La sourde violence des rêves
K. Sello Duiker s'empare des espoirs, des doutes et des peurs d'une jeunesse du Cap. Le contexte est celui de l'Afrique du Sud après l'apartheid, à la fois rempli de promesses et de cauchemars.
Tshepo est hanté par le traumatisme de son histoire familiale et libère des émotions brutales et exacerbées par les mots. Livré à lui-même, il tente de dépasser un environnement qu'il considère comme destructeur mais craque à plusieurs reprises, jusqu'à ivre des internements psychiatriques passagers. Il cherche à sortir d'une prison intérieure et sa quête prend des accents quasi mythologiques. L'écriture impressionne par sa troublante fascination et sa volonté de donner une reconnaissance à des êtres au bord d'un précipice. La seconde partie du roman se concentre sur la recherche de stabilité de Tshepo, qui travaille désormais dans un salon de message dont les «extras» déguisent un réseau d'escorts masculins. Les scènes sont à la fois très suggestives et étrangement sereines : l'identité sexuelle de Tshepo est un enjeu mais son parcours est plus ample, plus large. C'est une réappropriation de son intimité tout en saisissant la portée d'une ouverture au monde.

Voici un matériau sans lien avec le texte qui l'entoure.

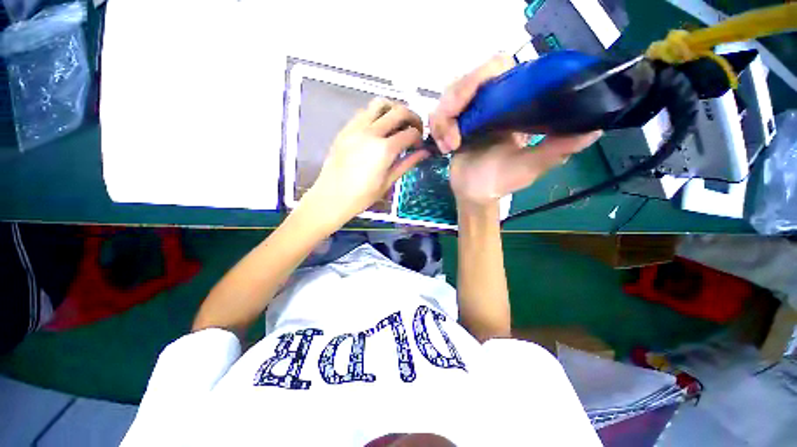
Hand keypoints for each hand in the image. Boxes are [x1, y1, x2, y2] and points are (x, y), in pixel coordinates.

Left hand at [301, 98, 428, 229]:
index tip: (419, 145)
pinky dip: (376, 114)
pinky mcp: (345, 129)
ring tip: (397, 123)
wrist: (331, 197)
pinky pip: (364, 112)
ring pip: (380, 104)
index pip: (410, 133)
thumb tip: (424, 153)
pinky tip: (378, 128)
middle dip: (413, 117)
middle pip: (399, 111)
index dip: (419, 138)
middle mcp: (371, 132)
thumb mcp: (388, 182)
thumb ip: (407, 164)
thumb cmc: (362, 196)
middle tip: (415, 129)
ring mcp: (356, 127)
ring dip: (393, 109)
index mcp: (384, 149)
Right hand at [429, 54, 601, 207]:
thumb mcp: (531, 166)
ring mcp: (469, 112)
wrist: (474, 194)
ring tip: (449, 145)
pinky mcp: (452, 125)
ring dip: (443, 120)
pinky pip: (436, 114)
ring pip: (447, 95)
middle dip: (455, 100)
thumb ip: (557, 148)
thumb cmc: (502, 181)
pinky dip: (436, 129)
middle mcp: (490, 102)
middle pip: (467, 78)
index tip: (474, 98)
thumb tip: (596, 128)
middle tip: (453, 130)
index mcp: (514, 104)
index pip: (498, 67)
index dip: (482, 74)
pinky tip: (444, 147)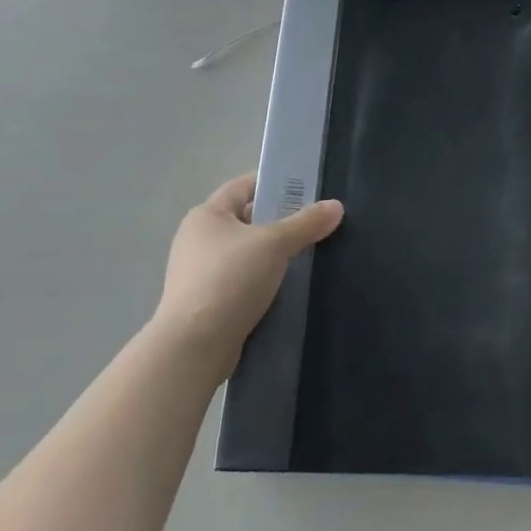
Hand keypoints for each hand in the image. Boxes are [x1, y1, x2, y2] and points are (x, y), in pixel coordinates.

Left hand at [153, 172, 343, 375]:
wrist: (194, 347)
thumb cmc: (229, 279)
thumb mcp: (274, 244)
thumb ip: (306, 223)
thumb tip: (336, 206)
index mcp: (206, 216)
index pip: (243, 187)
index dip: (272, 183)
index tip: (305, 188)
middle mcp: (198, 240)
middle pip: (246, 220)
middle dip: (278, 222)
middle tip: (313, 224)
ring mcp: (199, 274)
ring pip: (245, 254)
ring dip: (272, 256)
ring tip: (307, 257)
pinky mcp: (206, 305)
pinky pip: (241, 283)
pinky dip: (262, 282)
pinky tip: (286, 289)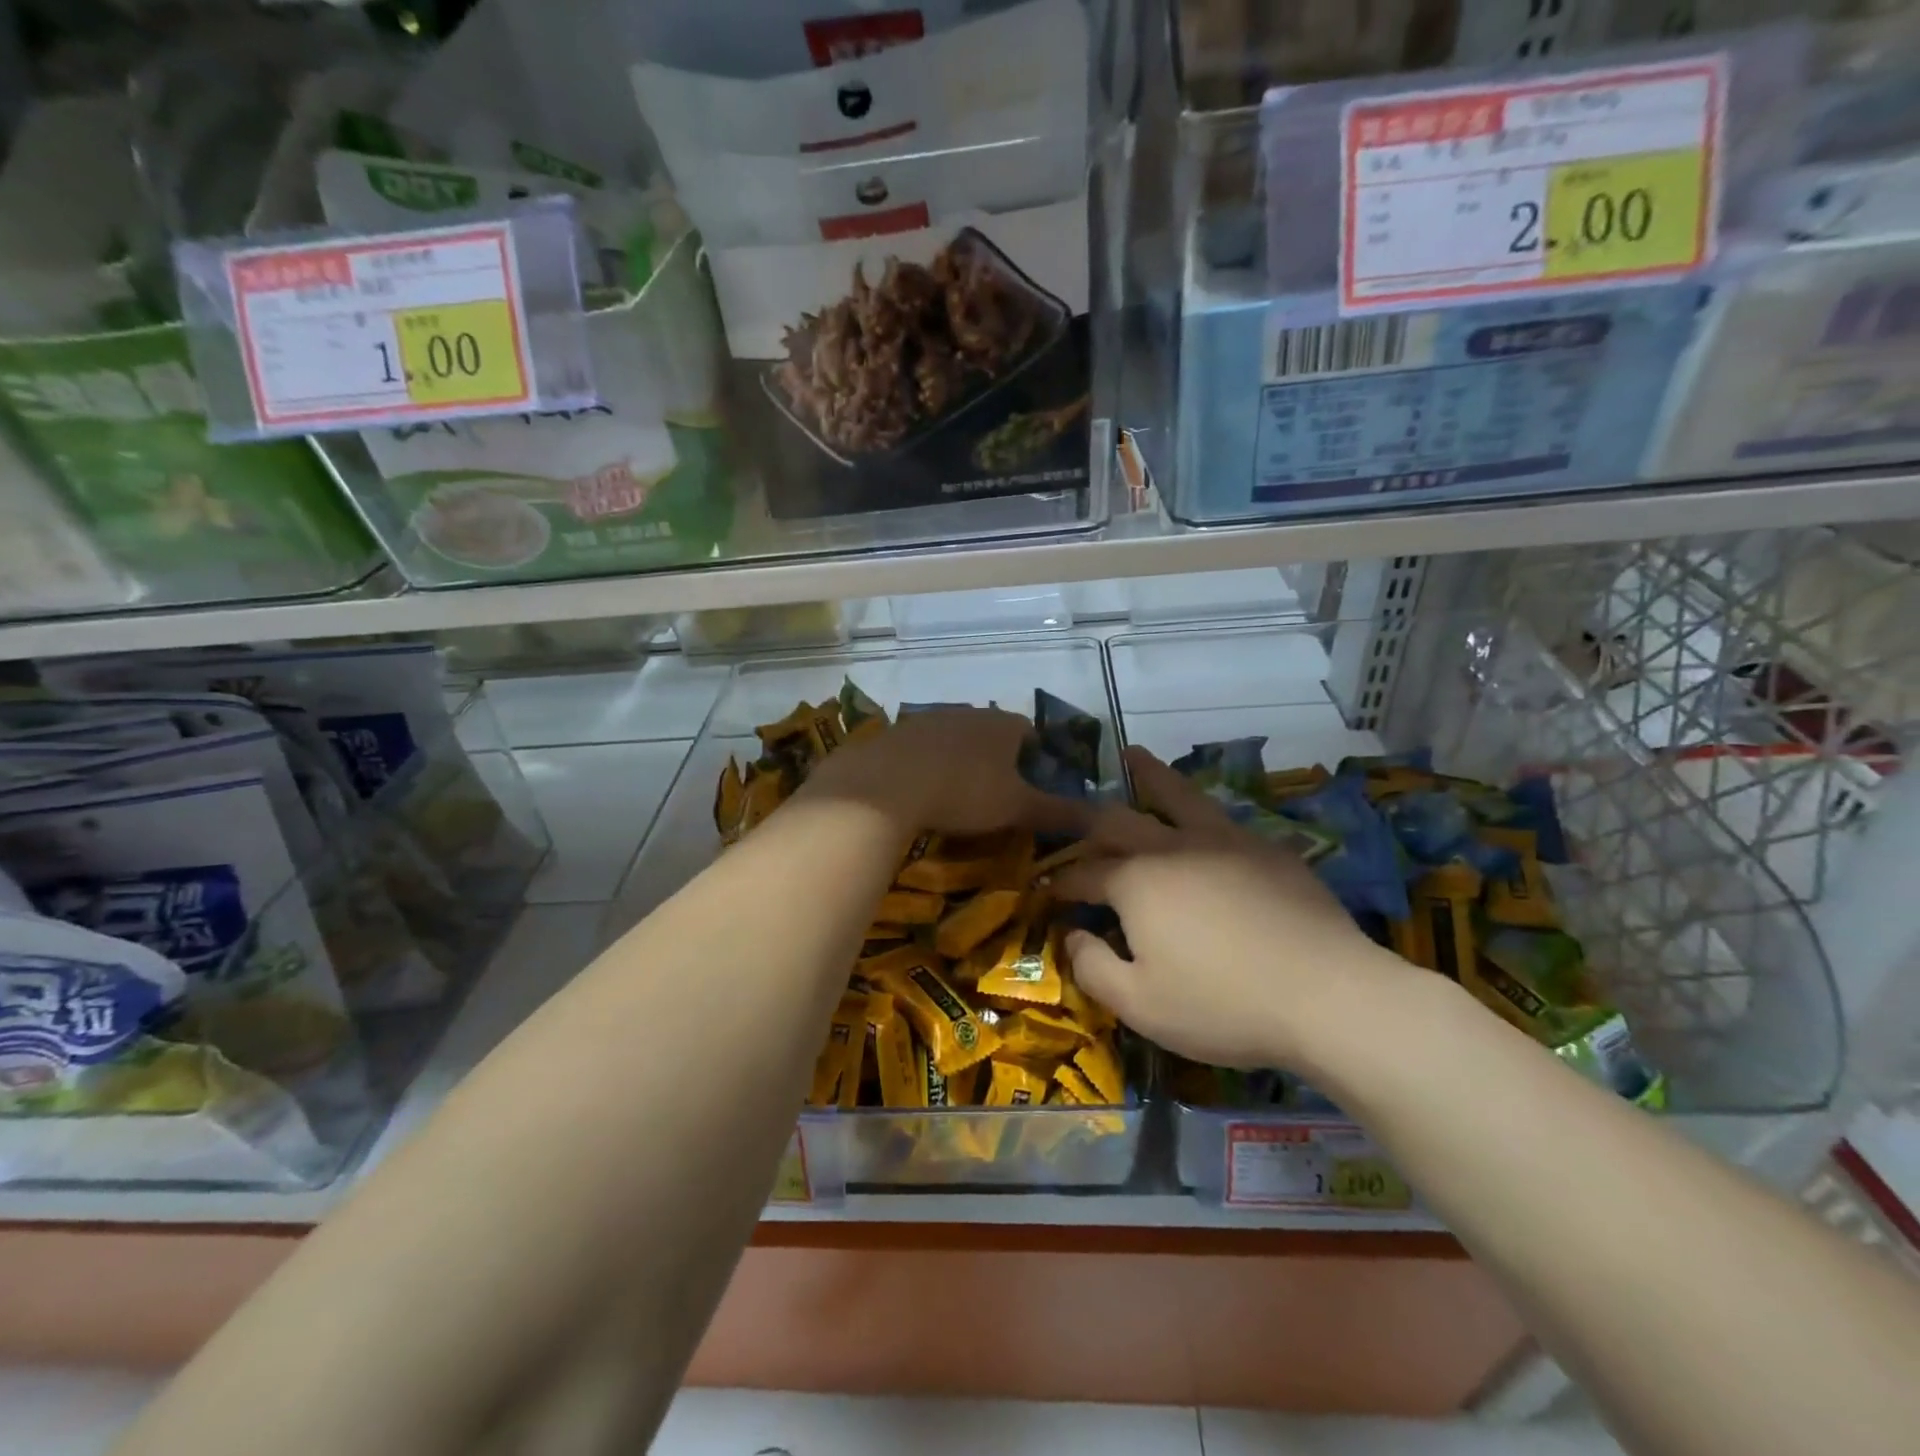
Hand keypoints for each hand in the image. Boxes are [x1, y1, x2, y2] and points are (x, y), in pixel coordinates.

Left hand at [801, 707, 1091, 838]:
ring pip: (957, 738)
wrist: (888, 783)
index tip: (1033, 786)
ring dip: (963, 760)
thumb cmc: (965, 792)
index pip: (1031, 732)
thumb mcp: (1017, 807)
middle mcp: (969, 712)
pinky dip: (930, 765)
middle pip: (993, 733)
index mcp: (1003, 724)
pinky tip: (924, 789)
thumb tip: (1104, 818)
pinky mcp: (898, 733)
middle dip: (999, 759)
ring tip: (959, 795)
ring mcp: (930, 719)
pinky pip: (924, 748)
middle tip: (997, 795)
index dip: (1037, 758)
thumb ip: (1059, 812)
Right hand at [1049, 747, 1410, 1073]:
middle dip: (1089, 818)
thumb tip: (1073, 935)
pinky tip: (1203, 818)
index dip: (1062, 882)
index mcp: (1137, 881)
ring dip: (1148, 775)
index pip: (1085, 873)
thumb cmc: (1223, 1005)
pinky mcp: (1268, 849)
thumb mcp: (1140, 1004)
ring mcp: (1225, 841)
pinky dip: (1198, 810)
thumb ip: (1093, 967)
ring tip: (1132, 755)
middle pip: (1121, 819)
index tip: (1048, 890)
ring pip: (1177, 796)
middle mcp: (1175, 847)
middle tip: (1072, 815)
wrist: (1328, 995)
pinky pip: (1222, 818)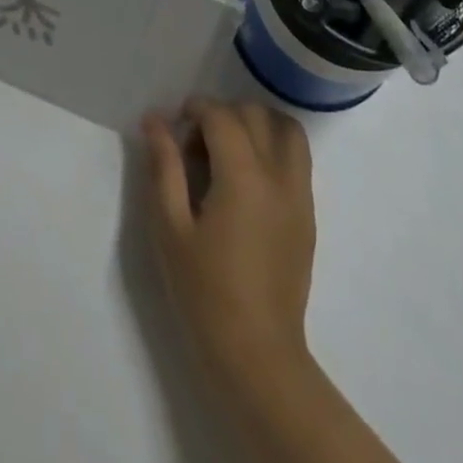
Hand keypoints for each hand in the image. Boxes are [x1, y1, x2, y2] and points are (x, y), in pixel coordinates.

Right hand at [142, 99, 315, 384]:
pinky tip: (248, 176)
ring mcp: (300, 195)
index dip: (195, 108)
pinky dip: (274, 145)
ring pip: (286, 129)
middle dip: (222, 114)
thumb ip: (164, 165)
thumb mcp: (170, 227)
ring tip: (229, 150)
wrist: (257, 354)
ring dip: (256, 124)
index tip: (174, 124)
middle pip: (255, 114)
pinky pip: (298, 157)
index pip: (222, 116)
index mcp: (243, 177)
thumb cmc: (205, 291)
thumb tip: (155, 119)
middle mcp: (278, 176)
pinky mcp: (308, 214)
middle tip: (196, 144)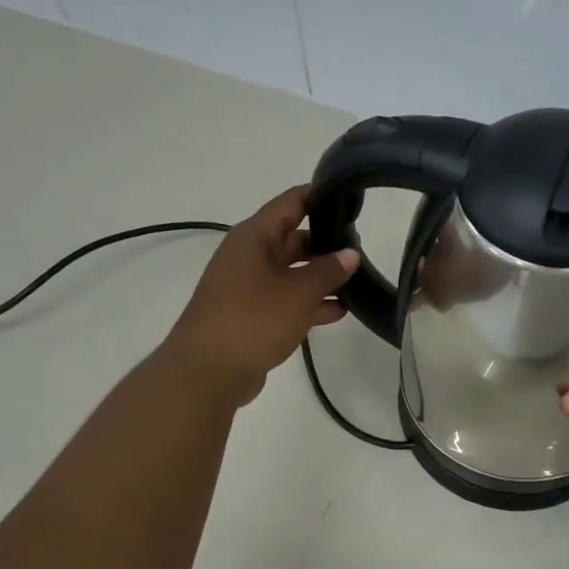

K. Sello Duiker insiste sur les barrières qui séparent encore Noirs, Blancs, «Coloured», la réalité d'une ségrégation géographique et le conditionnement social qui en découle. C'est à chaque individu de tenter de détruire une frontière symbolique et de combattre des frustrations et des déceptions. La présence de Mmabatho, amie la plus proche de Tshepo acceptant de l'accueillir et d'accompagner ses errances, apporte une force et une sensibilité d'apparence moins tourmentée mais tout aussi vive. Elle aussi doit écarter une colère pour s'affirmer et le regard de l'auteur s'enrichit de l'étendue des possibilités.
La sourde violence des rêves ne craint pas d'assumer l'héritage d'une part sombre, à la fois pour chaque être et pour l'Afrique du Sud dans sa globalité. La beauté poétique de l'expression permet alors de combler un manque et de dessiner de fragiles perspectives.